Begin PROVIDED TEXT
The Portuguese tax authority issued an assessment, where the pricing of real estate had been adjusted in accordance with the arm’s length principle, based on the prices paid for real estate in the same area.

“Publicações Real Estate Lda” filed an appeal with the Administrative Court, where the assessment was later set aside.

An appeal was then filed by the tax authorities with the Administrative Court of Appeal.

Judgement of the Court

The Court of Appeal upheld the assessment notice issued by the tax authorities and set aside the decision of the Administrative Court.

Excerpt
“The defendant and the judgment in crisis consider that the transaction chosen by the Tax Authorities is not comparable to the one subject to arithmetic correction and that the burden of proving the factual assumptions that determined such correction was not observed.
However, this is not correct. The AT has collected information that allows the questioned transaction and the reference transaction to be compared, such as the date of both (2007), the location of both properties (A……….-M……..-M……..), the fact that both are industrial properties as defined by the applicable Municipal Development Plan, the fact that both are industrial warehouses, the fact that there is a study by the Real Estate Association on the price per square metre of warehouses in the area, which is set at between 500.00 euros and 550.00 euros per square metre.
End PROVIDED TEXT
■ **PROBLEM SET**
1) Answer these about the tax case text:
(a) Which court did "Publicações Real Estate Lda" first appeal to?
(b) What did the Court of Appeal do with the assessment notice?
(c) What price range per square meter did the Real Estate Association study set for warehouses in the area?
2) Print the part of the tax case text starting at "The Portuguese tax" and ending at "the Administrative Court.".
Begin DATASET EXCERPT
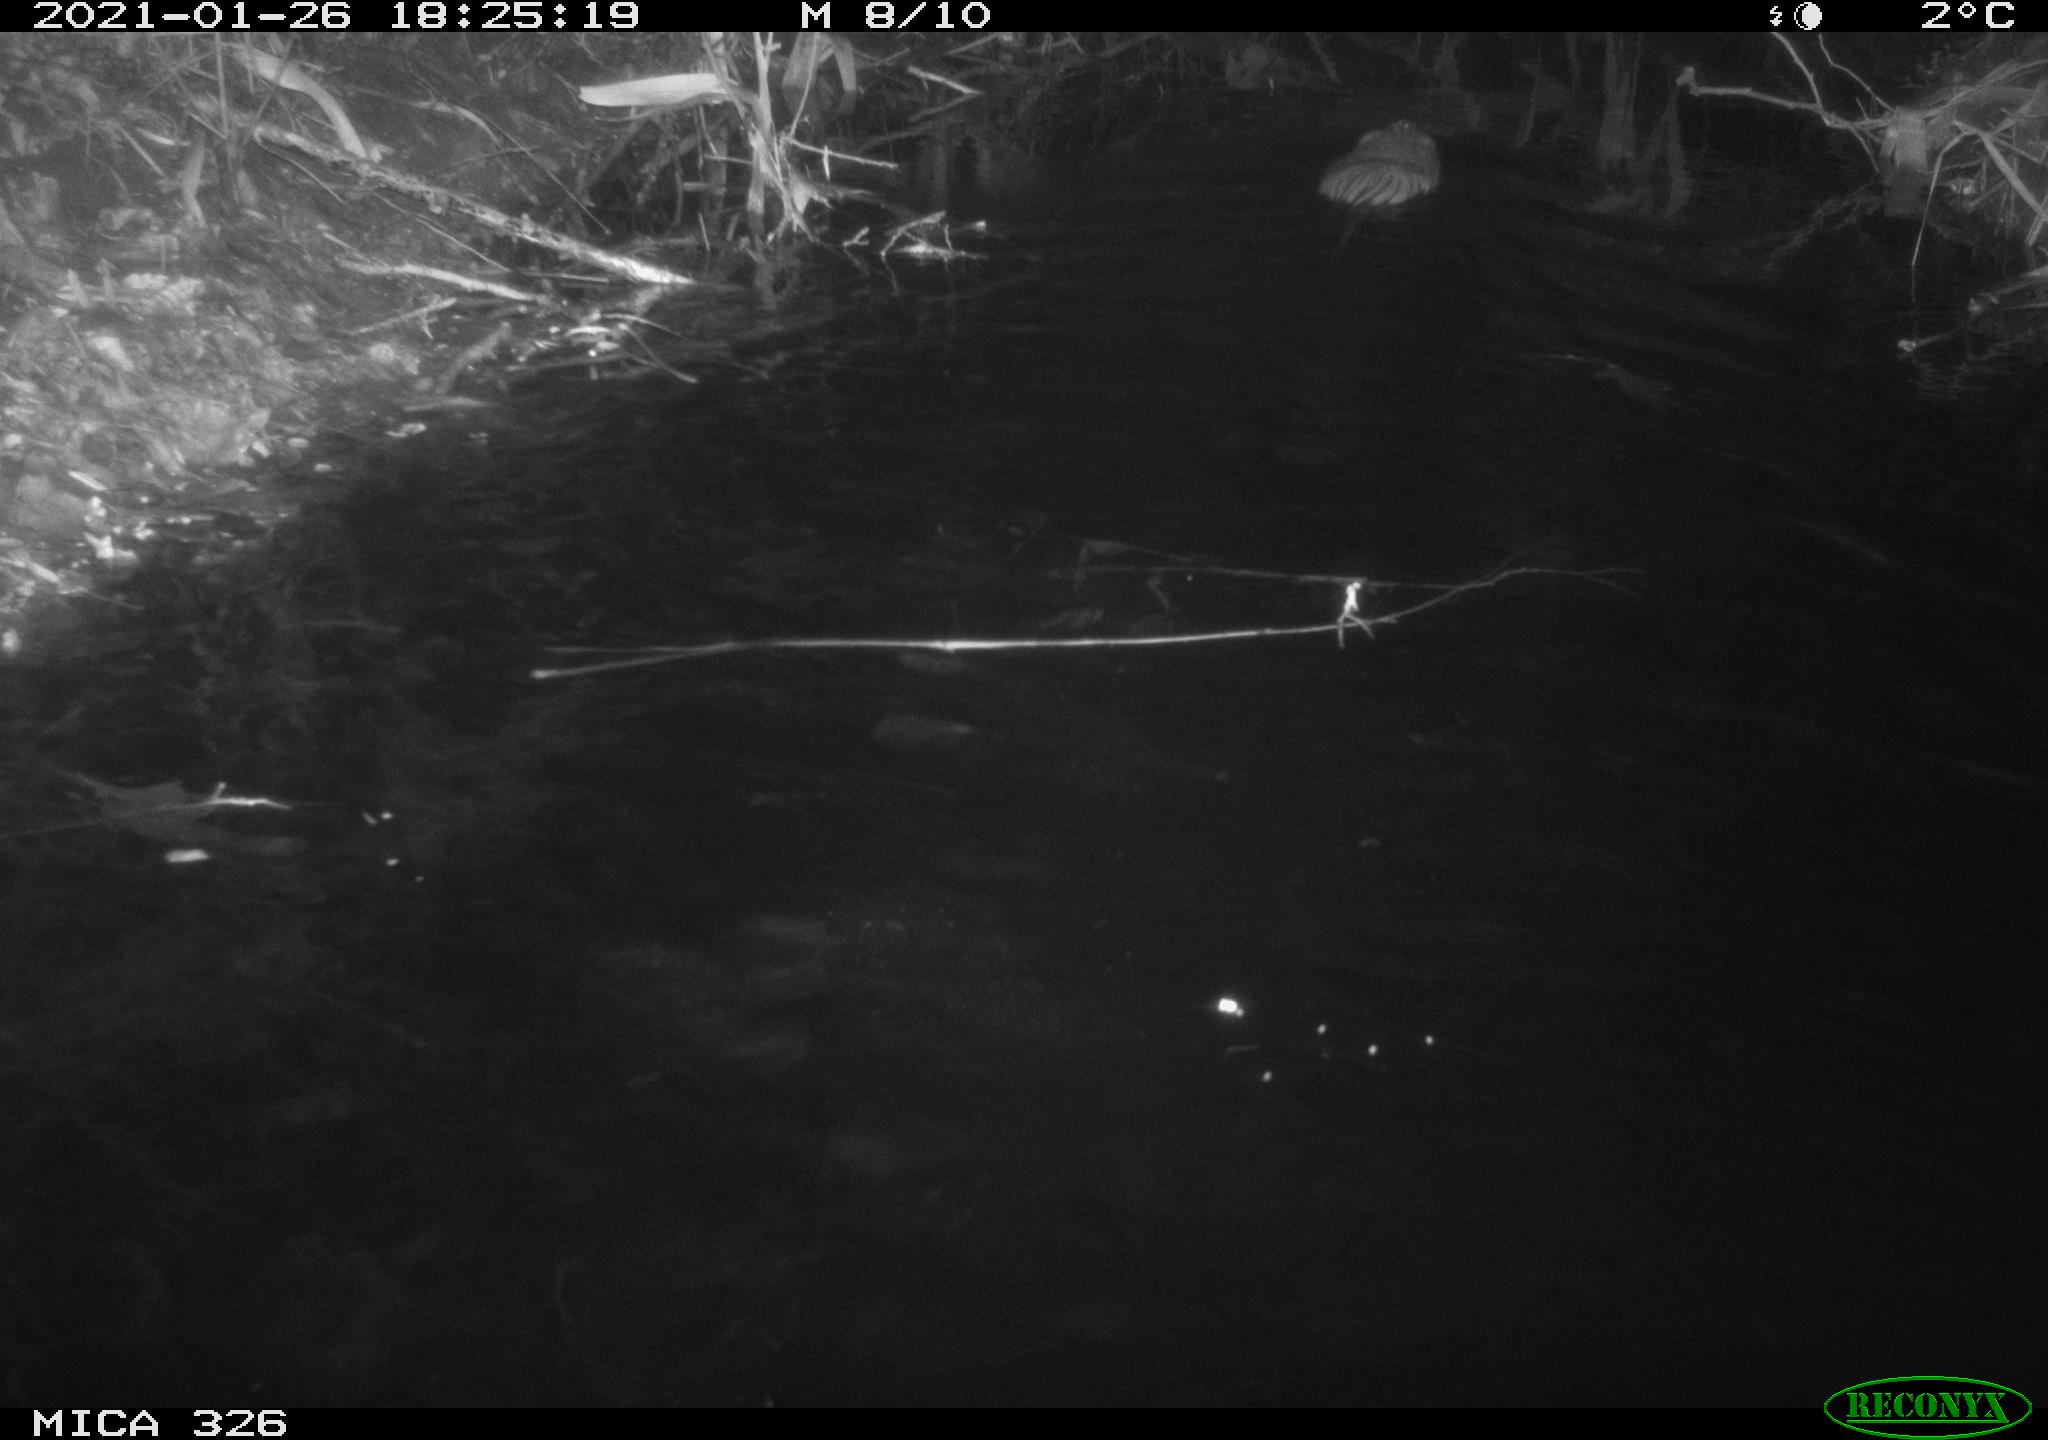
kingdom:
End DATASET EXCERPT
■ **SOLUTIONS TO THE TASKS**
1)
(a) The Administrative Court.
(b) It upheld the assessment notice.
(c) Between 500.00 euros and 550.00 euros per square meter.

2)
The Portuguese tax authority issued an assessment, where the pricing of real estate had been adjusted in accordance with the arm’s length principle, based on the prices paid for real estate in the same area.

“Publicações Real Estate Lda” filed an appeal with the Administrative Court, where the assessment was later set aside.

An appeal was then filed by the tax authorities with the Administrative Court of Appeal.

Judgement of the Court

The Court of Appeal upheld the assessment notice issued by the tax authorities and set aside the decision of the Administrative Court.